Today’s Solutions: May 19, 2024

Fleet vehicles, including public transportation vehicles, are critical for embracing a transition to fossil fuel-free transportation, but committing to transitioning a whole city bus or train system to electric power is no easy feat. Fortunately, microgrids could play a critical role in this transition.

Microgrids offer increased resiliency with localized power, but they also require significant coordination between EV makers, regulators, utilities and technology vendors. There are currently eight operational public transportation microgrids in the US, but a few key conditions could expand their reach.

To make microgrids a solution for EV transportation expansion, these microgrids must be able to withstand power outages and shortages, offer energy savings, be connected to legitimate renewable sources, and be adaptable and flexible to adjust for system changes.

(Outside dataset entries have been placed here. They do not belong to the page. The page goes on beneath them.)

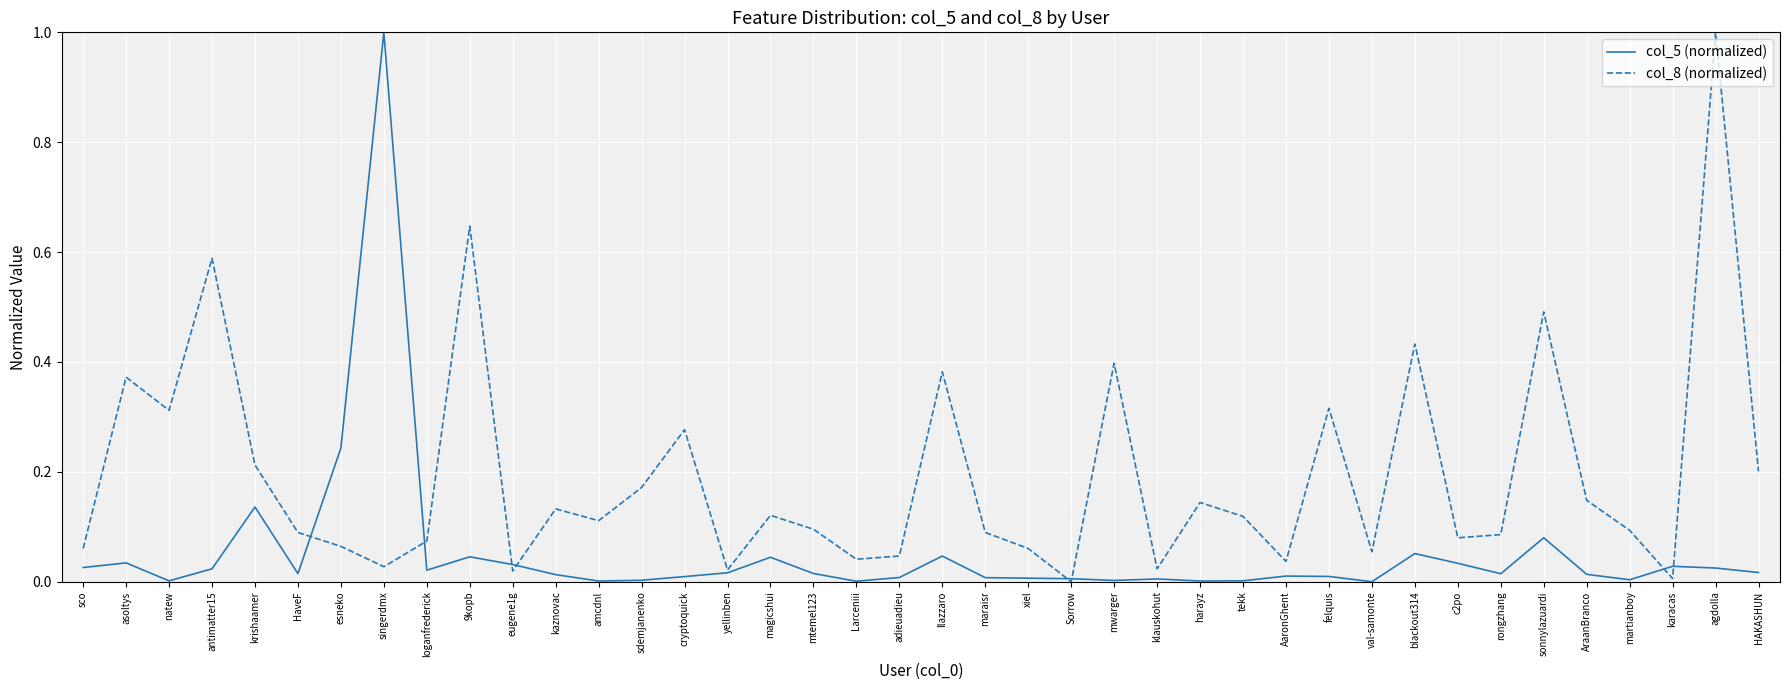

How many lines are shown in the chart?

2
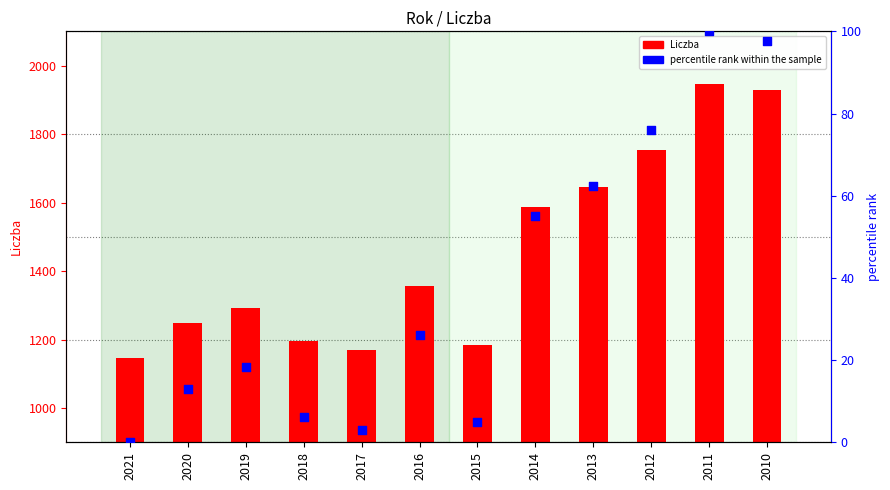

Which series has the widest spread of Y values?

Liczba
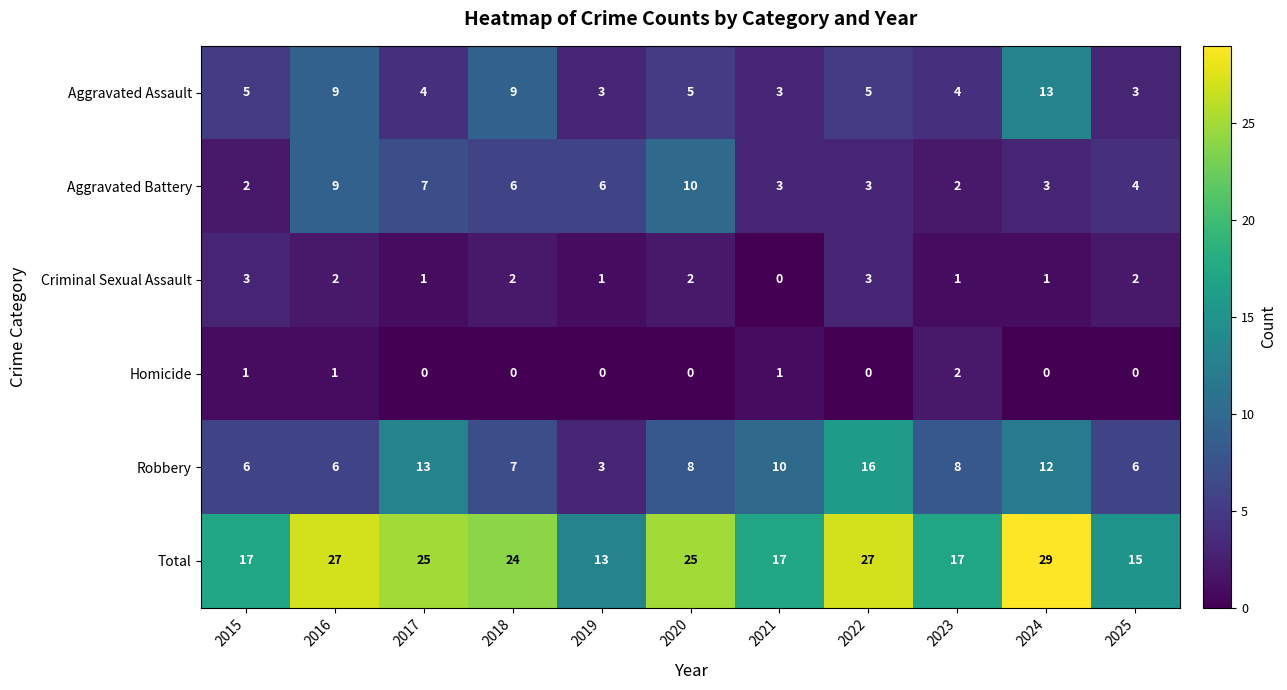

At which category is the sum across all series the highest?

2024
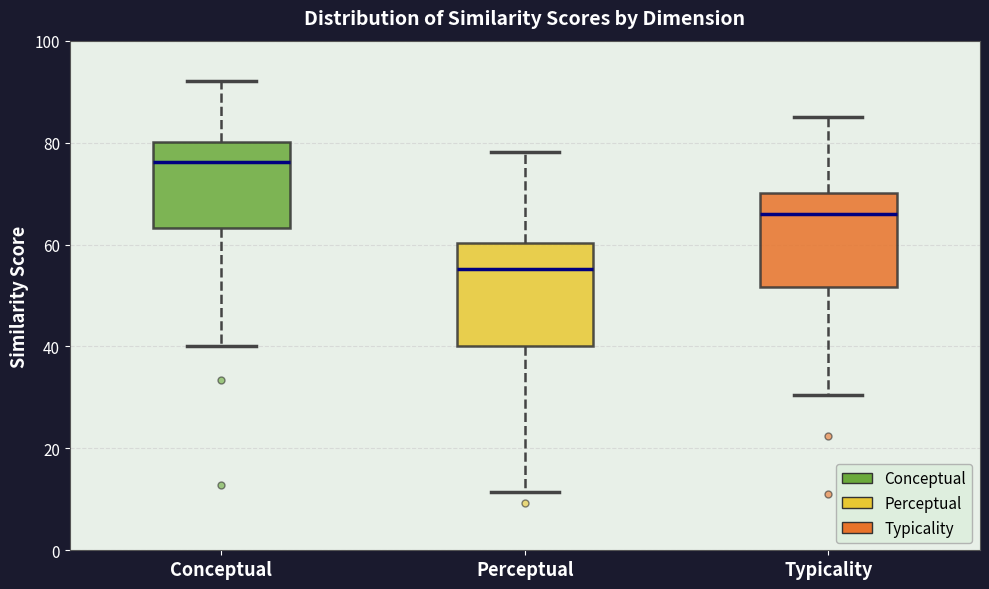

Which box's median line is the highest?

Conceptual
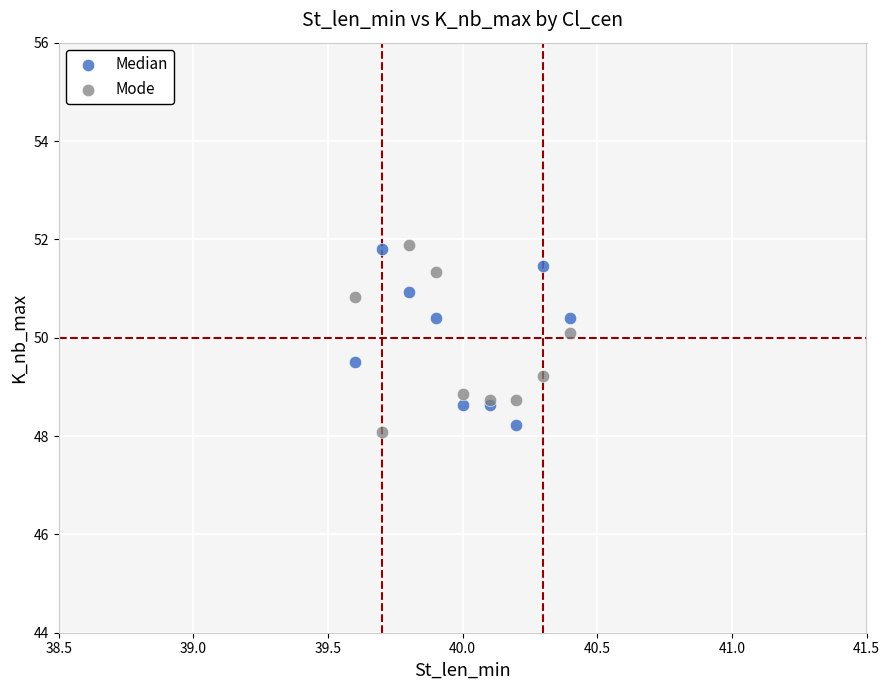

What is the X range (max minus min) for the scatter plot?

0.8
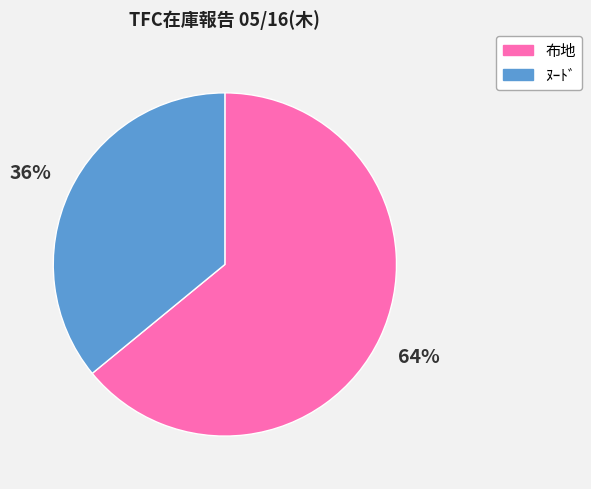

Count the number of slices in the pie.

2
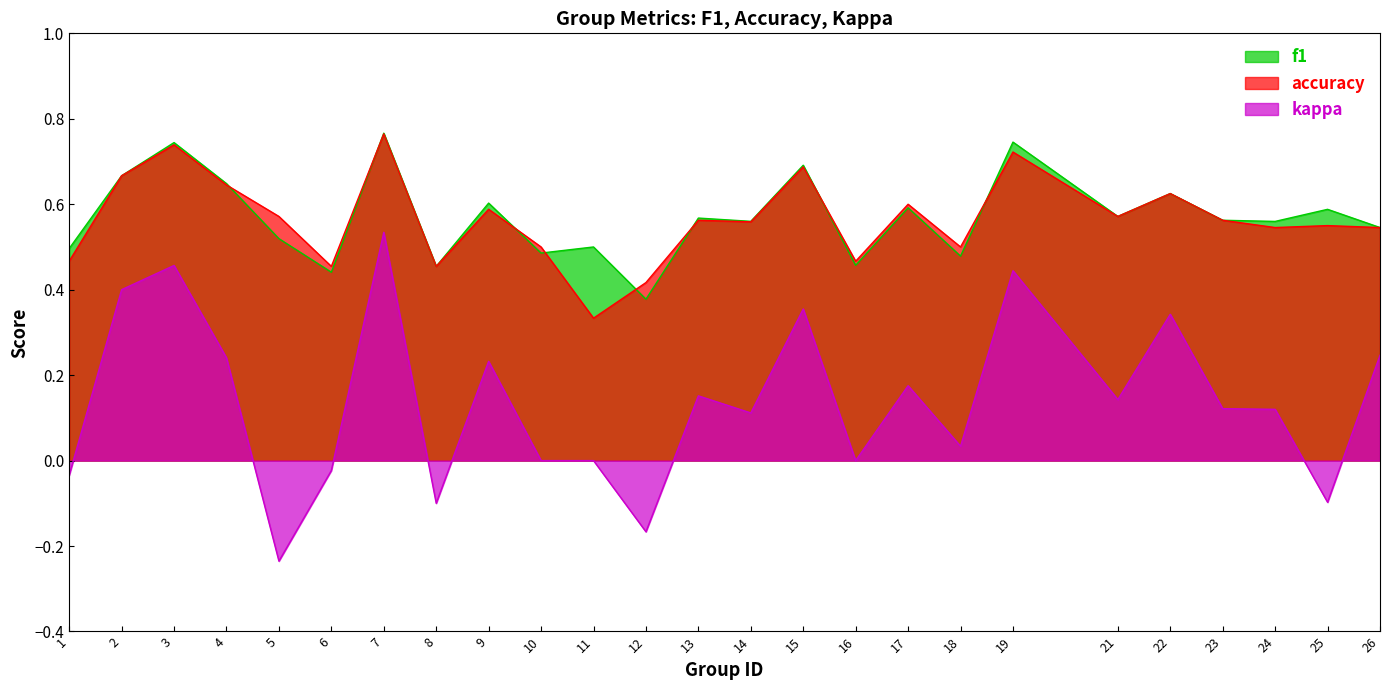

Which series has the largest range (max minus min)?

kappa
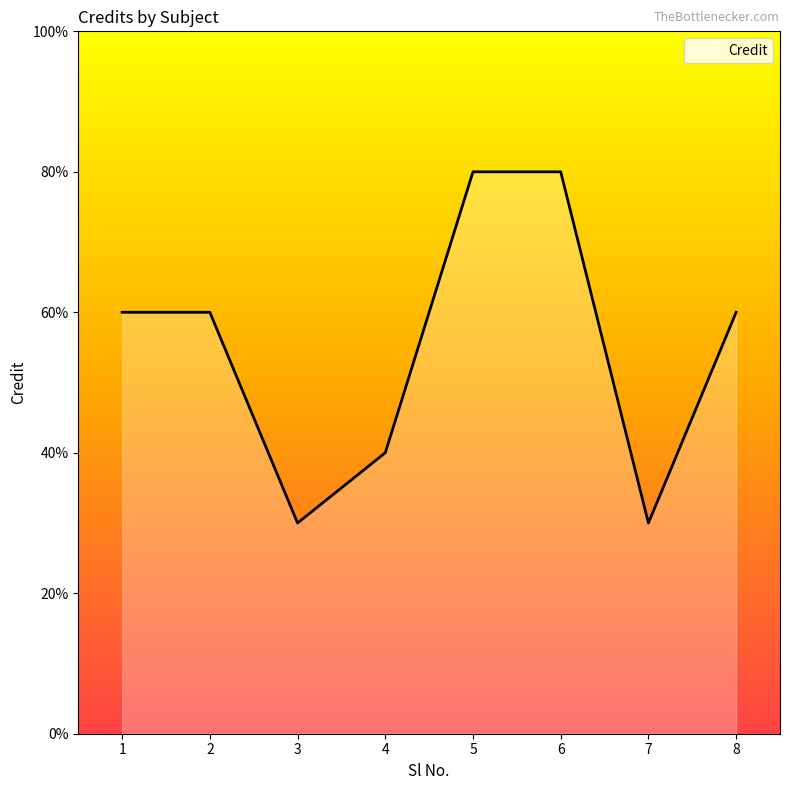

Reading left to right, extract all data points from this chart.

1=6	2=6	3=3	4=4	5=8	6=8	7=3	8=6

Transit systems themselves are not equipped to handle the installation and management of a microgrid, but targeted partnerships with firms could offer the perfect solution. For example, German industrial giant Siemens has helped implement public transportation microgrids in Europe and Asia with great success. One project, scheduled to launch in the Czech Republic in 2022, features software to automatically adapt the charging processes to the bus schedules and optimizes energy consumption based on scheduling.

As explained by Arup, a global engineering and design firm, public transportation microgrids could run off renewable energy with on-site natural gas to power charging in the event of a renewables shortage.

In Martha’s Vineyard, a new microgrid will power the region’s electric buses, using strategic scheduling and induction charging stations to power the buses through 300 mile circuits without stopping to recharge.

The new bipartisan infrastructure bill highlights green transportation as a key goal, but knowing where to start in building this reality is more difficult. Public transportation systems are a logical place to begin and the versatility of renewable energy options, combined with the systems’ fixed schedules and off hours, make them the perfect candidate for microgrid use to power themselves.